Com um enredo genérico e atuações fracas, a série de David S. Goyer pouco lembra a obra prima de Isaac Asimov.

O Apple TV+ é possivelmente um dos streamings com a grade mais interessante do mercado, povoado por séries como “The Morning Show“, “Ted Lasso” e “Servant“. Mas a grande joia da coroa foi logo uma das primeiras anunciadas para o serviço, e talvez justamente a mais ambiciosa: “Fundação“. Em uma época em que grandes sagas de ficção científica e fantasia são adaptadas e consumidas com rapidez estonteante nas telas grandes e pequenas, era de se surpreender que justo a maior delas, a obra máxima do gênero, ainda não tivesse ganho sua própria versão.

Mas quem dera fosse uma tarefa simples. Obra prima de Isaac Asimov, “Fundação” não é bem nem mesmo um romance, mas um conjunto de histórias publicadas em revistas de ficção científica, depois compiladas para publicação em volume único. Ainda que ambientados no mesmo universo, cada conto seguia personagens diferentes, em momentos diferentes da história – o que acarreta em contextos e perspectivas completamente diferentes. Muitos já se propuseram, de Jonathan Nolan até Roland Emmerich, mas o desafio acabou desestimulando tanto cineastas, quanto executivos. Aí entra a Apple, com a necessidade de criar um épico para chamar de seu.

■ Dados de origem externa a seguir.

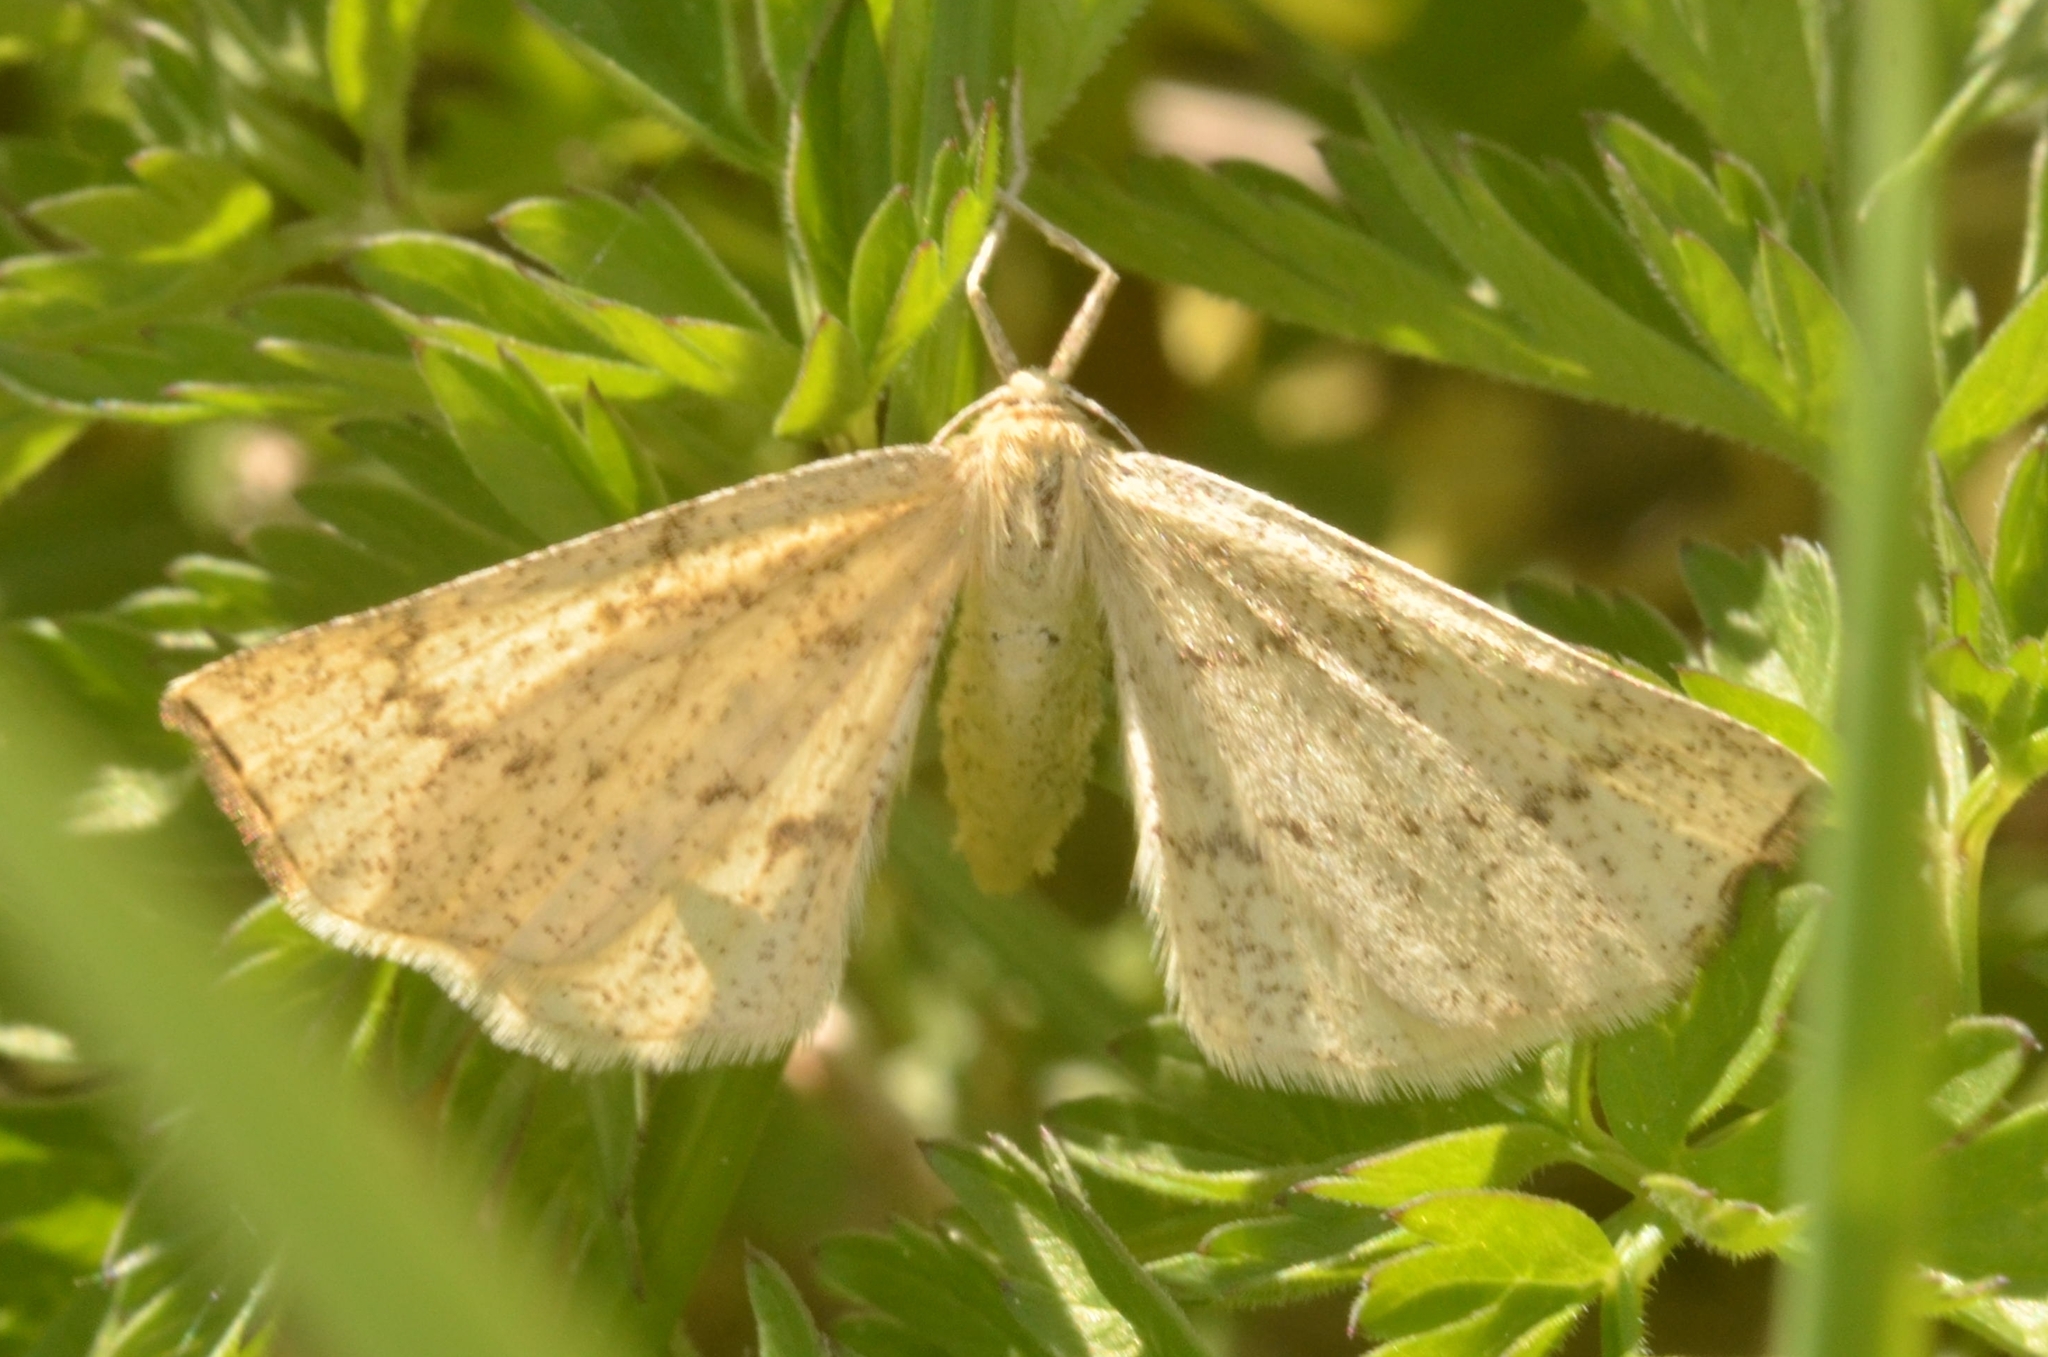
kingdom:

A ideia de adaptar logo “Fundação” era ambiciosa na medida certa para o streaming e, se tivesse êxito, certamente o firmaria entre os grandes do mercado. O escolhido para comandar a produção foi David S. Goyer, fã confesso da obra de Asimov e roteirista conhecido por trabalhos aclamados, como “O Cavaleiro das Trevas“, e controversos, como “Batman vs. Superman: A Origem da Justiça“. Sua aposta para o sucesso foi investir em visuais estonteantes e preencher os espaços entre os contos do primeiro livro. O resultado é lindo de se contemplar, mas extremamente confuso e desinteressante de se assistir.

A premissa inicial é a mesma dos livros: o acadêmico Hari Seldon (Jared Harris), pioneiro do campo da psico-história (que usa modelos matemáticos e conhecimentos de ciências sociais para determinar o comportamento de civilizações inteiras), prevê a queda do Império Galáctico e um período de 30 mil anos de trevas, caos e barbárie a seguir. Segundo ele, é possível reduzir esse período a apenas um milênio com a criação de uma Fundação que preserve o conhecimento humano e o utilize para construir um novo império. A partir daí, diversos saltos temporais relatam a expansão política e comercial da Fundação a partir do planeta Terminus, com seus líderes sempre orientados pelas previsões precisas de Seldon.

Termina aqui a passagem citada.